• **Tasks to carry out**:
1 > Please translate this sentence from the college housing discussion into Spanish: "There are good and bad things with living in a dorm but you learn how to deal with situations."
2 > Write the next few lines of the college housing discussion, starting after its final sentence.

━━━━━ Passage provided ━━━━━

I went back to school when I was 22.  I lived on campus and my second semester became a resident assistant.  There are good and bad things with living in a dorm but you learn how to deal with situations.  I continued in campus apartments with 4 other room mates.  The ability to form on campus study groups, participate in other activities (I was on the bicycle racing team) and simply get back to the dorm room following an all nighter and an 8am exam to take a nap is valuable.  Add to that the fact that surrounding many colleges, the neighborhoods can become pretty sketchy.  Want your daughter to be mugged once or twice a semester walking the 5 blocks? 

I think it's a bad idea.  If you want to rent out a house that's not close enough to drive to, that's a bad enough idea, but this is a worse idea.  I do understand thinking that maybe it would work......heck, I've thought of it for my son who's in college just 12 miles from home, in a dorm but thought better of it.

Really? Like that is what you think is going to happen despite having little to no information?

━━━━━ Data below ━━━━━

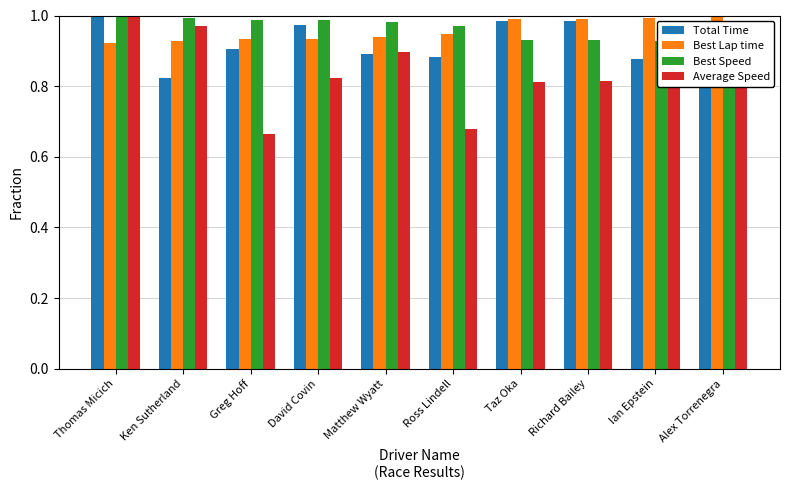

Between Ken Sutherland and Richard Bailey, which series saw the biggest shift?

Total Time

━━━━━

• **Results of the tasks**:
1 > Hay cosas buenas y malas en vivir en una residencia estudiantil, pero aprendes a lidiar con las situaciones.

2 >
But seriously, studies have shown that kids living in dorms do better in school. Its the reasoning behind requiring kids to live on campus the first year(s). Yes it also happens to be a money grab for the university so it is what it is.

I think the traditional route is pretty good, have them somewhat supervised the first year in the dorms. Let them get used to the college experience first, make friends etc. Then let them move off campus. Allow them to set up their utilities, pay real rent, and deal with all the little things living on your own requires. The things you learn in college don't all happen in the classroom.

But yes buying a house for your kid to live in is a good plan. Personal experience, I lived in a 8 bedroom house for 3 years. We paid over 90k in rent during that time. We probably could have purchased the house for 250-300k at the time.